DATA: Begin
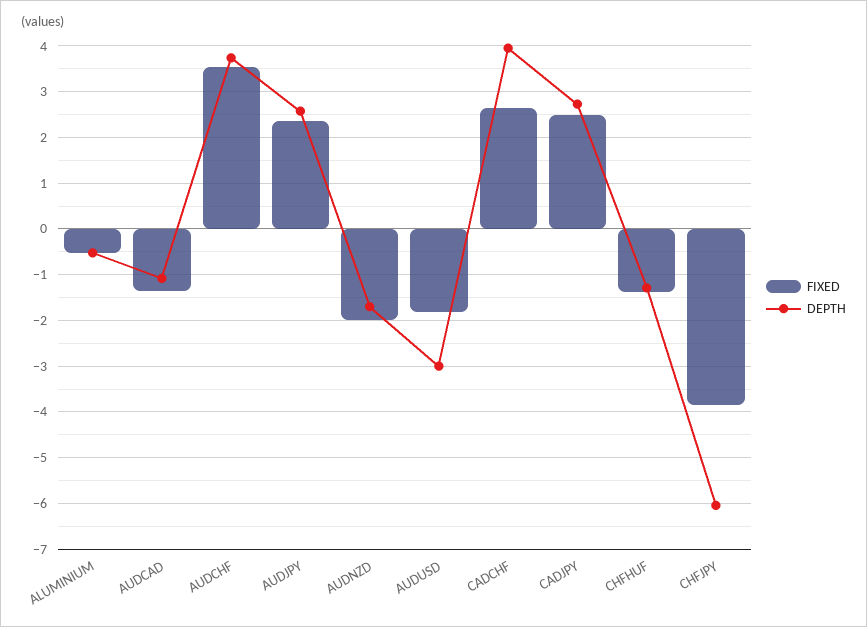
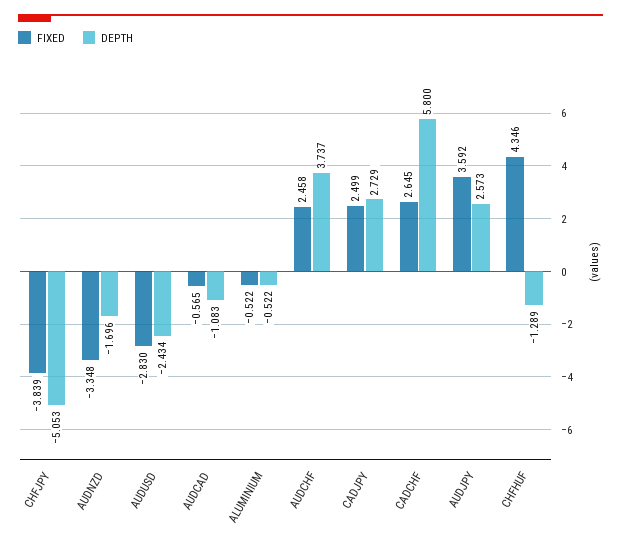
  {
    "FIXED": {
      "ALUMINIUM": -0.522,
-     "AUDCAD": -1.4,
+     "AUDCAD": -0.565,
-     "AUDCHF": 3.6,
+     "AUDCHF": 2.458,
-     "AUDJPY": 2.4,
+     "AUDJPY": 3.592,
-     "AUDNZD": -2,
+     "AUDNZD": -3.348,
-     "AUDUSD": -1.8,
+     "AUDUSD": -2.83,
      "CADCHF": 2.645,
      "CADJPY": 2.499,
-     "CHFHUF": -1.4,
+     "CHFHUF": 4.346,
      "CHFJPY": -3.839
    },
    "DEPTH": {
      "ALUMINIUM": -0.522,
      "AUDCAD": -1.083,
      "AUDCHF": 3.737,
      "AUDJPY": 2.573,
      "AUDNZD": -1.696,
-     "AUDUSD": -3,
+     "AUDUSD": -2.434,
-     "CADCHF": 4,
+     "CADCHF": 5.8,
      "CADJPY": 2.729,
      "CHFHUF": -1.289,
-     "CHFJPY": -6
+     "CHFJPY": -5.053
    }
  }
DATA: End
When you output the entries, keep each line exactly as it is and leave out any pictures.

  {
    "FIXED": {
      "ALUMINIUM": -0.522,
-     "AUDCAD": -1.4,
+     "AUDCAD": -0.565,
-     "AUDCHF": 3.6,
+     "AUDCHF": 2.458,
-     "AUDJPY": 2.4,
+     "AUDJPY": 3.592,
-     "AUDNZD": -2,
+     "AUDNZD": -3.348,
-     "AUDUSD": -1.8,
+     "AUDUSD": -2.83,
      "CADCHF": 2.645,
      "CADJPY": 2.499,
-     "CHFHUF": -1.4,
+     "CHFHUF": 4.346,
      "CHFJPY": -3.839
    },
    "DEPTH": {
      "ALUMINIUM": -0.522,
      "AUDCAD": -1.083,
      "AUDCHF": 3.737,
      "AUDJPY": 2.573,
      "AUDNZD": -1.696,
-     "AUDUSD": -3,
+     "AUDUSD": -2.434,
-     "CADCHF": 4,
+     "CADCHF": 5.8,
      "CADJPY": 2.729,
      "CHFHUF": -1.289,
-     "CHFJPY": -6
+     "CHFJPY": -5.053
    }
  }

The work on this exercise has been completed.